## Text shown
# # # #

Find the value corresponding to the highest observed O3 value in the houston_pollution DataFrame. Make sure to type the letter O and not the number zero!
Append the column 'point_type' to the houston_pollution DataFrame to mark if the row contains the highest observed O3.
Pass this newly created column to the hue argument of sns.scatterplot() to color the points.

In [None]:
houston_pollution = pollution[pollution.city  ==  'Houston'].copy()

# Find the highest observed O3 value
max_O3 = houston_pollution.O3.max()

# Make a column that denotes which day had highest O3
houston_pollution['point_type'] = ['Highest O3 Day' if O3  ==  max_O3 else 'Others' for O3 in houston_pollution.O3]

# Encode the hue of the points with the O3 generated column
sns.scatterplot(x = 'NO2',
                y = 'SO2',
                hue = 'point_type',
                data = houston_pollution)
plt.show()

![image](image.png)


# Comparing with two KDEs

- Filter the data in the first sns.kdeplot() call to include only the year 2012.
- Shade under the first KDE with the shade argument.
- Add the label '2012' for the plot legend.
- Repeat the first three steps for second sns.kdeplot() call, but filter the data to not include 2012. Use the label 'other years'.

In [None]:
# Filter dataset to the year 2012
sns.kdeplot(pollution[pollution.year== 2012 ].O3, 
            # Shade under kde and add a helpful label
shade = True ,
label = '2012')

# Filter dataset to everything except the year 2012
sns.kdeplot(pollution[pollution.year != 2012 ].O3, 
            # Again, shade under kde and add a helpful label
shade = True,
label = 'other years')
plt.show()

![image-2](image-2.png)


# Improving your KDEs

- Turn off the histogram overlay for the first plot.
- Make the Vandenberg plot 'steelblue'.
- Turn on rug plot functionality in the Vandenberg plot.
- Remove histogram from the non-Vandenberg plot and set its color to 'gray'.

In [None]:
sns.distplot(pollution[pollution.city == 'Vandenberg Air Force Base'].O3, 
             label = 'Vandenberg', 
             # Turn off the histogram and color blue to stand out
             hist = False,
             color = 'steelblue', 
             # Turn on rugplot
             rug = True)

# # # #

## Provided material
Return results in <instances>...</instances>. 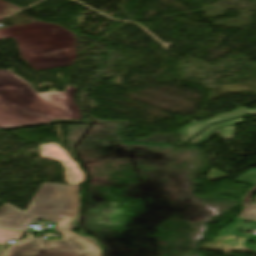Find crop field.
<instances>
[{"label": "crop field", "instance_id": "1", "mask_svg": "<svg viewBox=\"0 0 256 256\" xmlns=\"http://www.w3.org/2000/svg\"><path fill=\"white\" fill-rule=\"evenodd\" d=\"M76 89L67 85L65 92L37 94L10 70H0V127L80 121V108L74 103Z\"/></svg>", "mask_w": 256, "mask_h": 256}, {"label": "crop field", "instance_id": "2", "mask_svg": "<svg viewBox=\"0 0 256 256\" xmlns=\"http://www.w3.org/2000/svg\"><path fill=\"white\" fill-rule=\"evenodd\" d=\"M14 37L22 59L36 71L72 65L73 33L57 24L36 22L0 29V39Z\"/></svg>", "mask_w": 256, "mask_h": 256}, {"label": "crop field", "instance_id": "3", "mask_svg": "<svg viewBox=\"0 0 256 256\" xmlns=\"http://www.w3.org/2000/svg\"><path fill=\"white\" fill-rule=\"evenodd\" d=\"M81 186L43 183L26 213L4 204L0 208V226L27 230L35 217L58 222L56 230L76 229L72 221L76 217L80 202L78 192ZM61 216H65L61 218Z\"/></svg>", "mask_w": 256, "mask_h": 256}, {"label": "crop field", "instance_id": "4", "mask_svg": "<svg viewBox=\"0 0 256 256\" xmlns=\"http://www.w3.org/2000/svg\"><path fill=\"white\" fill-rule=\"evenodd\" d=\"M6 256H101V250L93 238L76 235L64 242L24 241Z\"/></svg>", "mask_w": 256, "mask_h": 256}, {"label": "crop field", "instance_id": "5", "mask_svg": "<svg viewBox=\"0 0 256 256\" xmlns=\"http://www.w3.org/2000/svg\"><path fill=\"white\" fill-rule=\"evenodd\" d=\"M41 158H47L60 162L65 167L66 182L80 185L85 181L84 172L75 163L66 150L59 148L57 143L40 146Z\"/></svg>", "mask_w": 256, "mask_h": 256}, {"label": "crop field", "instance_id": "6", "mask_svg": "<svg viewBox=\"0 0 256 256\" xmlns=\"http://www.w3.org/2000/svg\"><path fill=\"white\" fill-rule=\"evenodd\" d=\"M247 114H256V109L250 110V109H247L244 107H240V108H236L235 110H233L227 114L219 115V116H217L211 120H208V121H204L201 123L194 121V122L182 127L178 131L179 140H180V142L184 143L185 141H187L189 138L194 136L196 133H198L200 130H202L204 127H206L210 123L222 121V120L233 118V117L243 116V115H247Z\"/></svg>", "mask_w": 256, "mask_h": 256}, {"label": "crop field", "instance_id": "7", "mask_svg": "<svg viewBox=\"0 0 256 256\" xmlns=\"http://www.w3.org/2000/svg\"><path fill=\"white\" fill-rule=\"evenodd\" d=\"M243 122H244V119L240 118V119H236V120L222 122V123L212 125L210 128H208L206 131L201 133L199 136H197L195 139H193L189 143L200 145V144L210 140L213 133L215 132V130L217 128L220 129V131L222 132L225 139L232 138L233 134H234V131L236 129V127L234 125L240 124V123H243Z\"/></svg>", "mask_w": 256, "mask_h": 256}, {"label": "crop field", "instance_id": "8", "mask_svg": "<svg viewBox=\"0 0 256 256\" xmlns=\"http://www.w3.org/2000/svg\"><path fill=\"white\" fill-rule=\"evenodd\" d=\"M255 191L256 187H253L244 197H242L241 203L244 206V209L239 217L256 221V202L252 203L250 199V196Z\"/></svg>", "mask_w": 256, "mask_h": 256}, {"label": "crop field", "instance_id": "9", "mask_svg": "<svg viewBox=\"0 0 256 256\" xmlns=\"http://www.w3.org/2000/svg\"><path fill=\"white\" fill-rule=\"evenodd\" d=\"M244 221H245V219H240V218L235 219L225 229H222L221 231H219L217 236H221V237H227L230 235H233L236 237L246 236V235H243V234L235 231Z\"/></svg>", "mask_w": 256, "mask_h": 256}, {"label": "crop field", "instance_id": "10", "mask_svg": "<svg viewBox=\"0 0 256 256\" xmlns=\"http://www.w3.org/2000/svg\"><path fill=\"white\" fill-rule=\"evenodd\" d=\"M22 235L21 232L0 229V244H4L11 239L19 240Z\"/></svg>", "mask_w": 256, "mask_h": 256}, {"label": "crop field", "instance_id": "11", "mask_svg": "<svg viewBox=\"0 0 256 256\" xmlns=\"http://www.w3.org/2000/svg\"><path fill=\"white\" fill-rule=\"evenodd\" d=\"M20 8L10 5L2 0H0V17L12 13Z\"/></svg>", "mask_w": 256, "mask_h": 256}, {"label": "crop field", "instance_id": "12", "mask_svg": "<svg viewBox=\"0 0 256 256\" xmlns=\"http://www.w3.org/2000/svg\"><path fill=\"white\" fill-rule=\"evenodd\" d=\"M59 233H61L63 235V240H55V241H64L74 235H76V233L72 232V231H58ZM28 240H44L42 238H34V239H28ZM46 241V240H44Z\"/></svg>", "mask_w": 256, "mask_h": 256}, {"label": "crop field", "instance_id": "13", "mask_svg": "<svg viewBox=\"0 0 256 256\" xmlns=\"http://www.w3.org/2000/svg\"><path fill=\"white\" fill-rule=\"evenodd\" d=\"M249 240H252V241L256 242V235H255V234L251 235V236H250L249 238H247V239L244 241V243H243L244 246H246V247H248V248H250V249L256 251V245H255V246H250V245H248Z\"/></svg>", "mask_w": 256, "mask_h": 256}, {"label": "crop field", "instance_id": "14", "mask_svg": "<svg viewBox=\"0 0 256 256\" xmlns=\"http://www.w3.org/2000/svg\"><path fill=\"white\" fill-rule=\"evenodd\" d=\"M225 243L230 244V245H232V246H235V245H237V244H238V241H237V240H235V239H233V240H230V241L225 242Z\"/></svg>", "mask_w": 256, "mask_h": 256}, {"label": "crop field", "instance_id": "15", "mask_svg": "<svg viewBox=\"0 0 256 256\" xmlns=\"http://www.w3.org/2000/svg\"><path fill=\"white\" fill-rule=\"evenodd\" d=\"M6 249H7V248L1 247V245H0V256L3 254V252H4Z\"/></svg>", "mask_w": 256, "mask_h": 256}, {"label": "crop field", "instance_id": "16", "mask_svg": "<svg viewBox=\"0 0 256 256\" xmlns=\"http://www.w3.org/2000/svg\"><path fill=\"white\" fill-rule=\"evenodd\" d=\"M73 60L75 59L76 57V53H72V54H68Z\"/></svg>", "mask_w": 256, "mask_h": 256}, {"label": "crop field", "instance_id": "17", "mask_svg": "<svg viewBox=\"0 0 256 256\" xmlns=\"http://www.w3.org/2000/svg\"><path fill=\"white\" fill-rule=\"evenodd\" d=\"M256 186V185H255Z\"/></svg>", "mask_w": 256, "mask_h": 256}, {"label": "crop field", "instance_id": "18", "mask_svg": "<svg viewBox=\"0 0 256 256\" xmlns=\"http://www.w3.org/2000/svg\"><path fill=\"white\" fill-rule=\"evenodd\" d=\"M1 153V152H0Z\"/></svg>", "mask_w": 256, "mask_h": 256}]
</instances>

# # # #

Write out the passage of the pollution plotting text between "# Find the highest" and "data = houston_pollution)", inclusive. The listing is not needed for this work.

## Expected output
# Find the highest observed O3 value
max_O3 = houston_pollution.O3.max()

# Make a column that denotes which day had highest O3
houston_pollution['point_type'] = ['Highest O3 Day' if O3  ==  max_O3 else 'Others' for O3 in houston_pollution.O3]

# Encode the hue of the points with the O3 generated column
sns.scatterplot(x = 'NO2',
                y = 'SO2',
                hue = 'point_type',
                data = houston_pollution)